Também tenho que mencionar a gravadora do Watergate, com suas obras de arte ultra-únicas, estilo forte e verdadeiros bangers. Ambos os EPs “Manifesto” e “Rave Girl” pela Watergate Records trouxeram uma enorme exposição e mudanças na minha carreira.
Como está a agenda 2022 em collabs, remixes e releases?
2022 parece ser um ano de trabalho duro para mim. Acabamos de lançar uma nova gravadora como um coletivo “Scenarios” junto com Maga, Emanuel Satie, Sean Doron e Tim Engelhardt.
Estamos planejando lançar alguns EPs este ano, produzindo música todos juntos.

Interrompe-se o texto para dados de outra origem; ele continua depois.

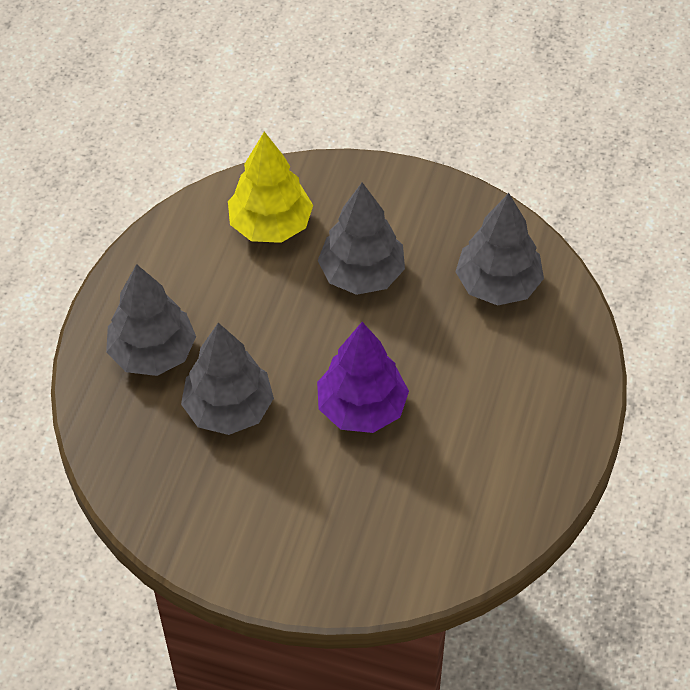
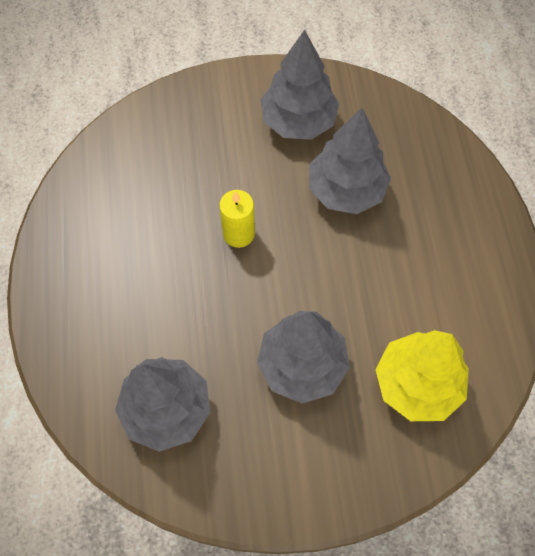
camera: 155 degrees right, 10 degrees up
(153, 353) = (437, 212): grey tree -> grey tree (298, 121)
(362, 408) = (238, 234): purple tree -> yellow candle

É uma grande oportunidade de colaborar uns com os outros, aprender uns com os outros e, com sorte, trazer algo novo para a indústria.
Acabei de terminar meu primeiro álbum “Manpower”. Ainda não está assinado com nenhuma gravadora, mas já testei músicas no público e está funcionando muito bem.
A ideia é continuar viajando e tocar essas faixas ao redor do mundo. Mudo para Ibiza, para uma residência de verão com eventos na Amnesia, Heart Club, Hi e mais alguns… Tambem tenho shows no Coachella em Palm Springs, estou planejando meu primeiro Burning Man e curtindo minha jornada o máximo que posso.
Última: sempre pedimos dicas e conselhos para os novos talentos. O que você diz?
Esse é um trabalho ininterrupto, 24 horas por dia. Continue fazendo seu trabalho.
Continue fazendo músicas e enviando para gravadoras, mesmo que elas não respondam. Se não o fizerem, é uma motivação para melhorar e fazer algo que ninguém resistirá a assinar depois.
Quando recebo demos para minha gravadora, geralmente jovens produtores me enviam faixas bem básicas. Infelizmente, fazer música é muito fácil hoje em dia e o Beatport está lançando cerca de 30 mil faixas por semana.
Se você quer fazer um grande sucesso, invista nele o máximo que puder.
Contrate um compositor ou cantor, colabore com outros músicos e grave instrumentos ao vivo, invista em equipamentos de estúdio, assista a alguns vídeos de produtores consagrados que fizeram discos de sucesso.
Encontre uma história para o seu projeto e conte-a ao mundo. Boa sorte na realização do seu sonho!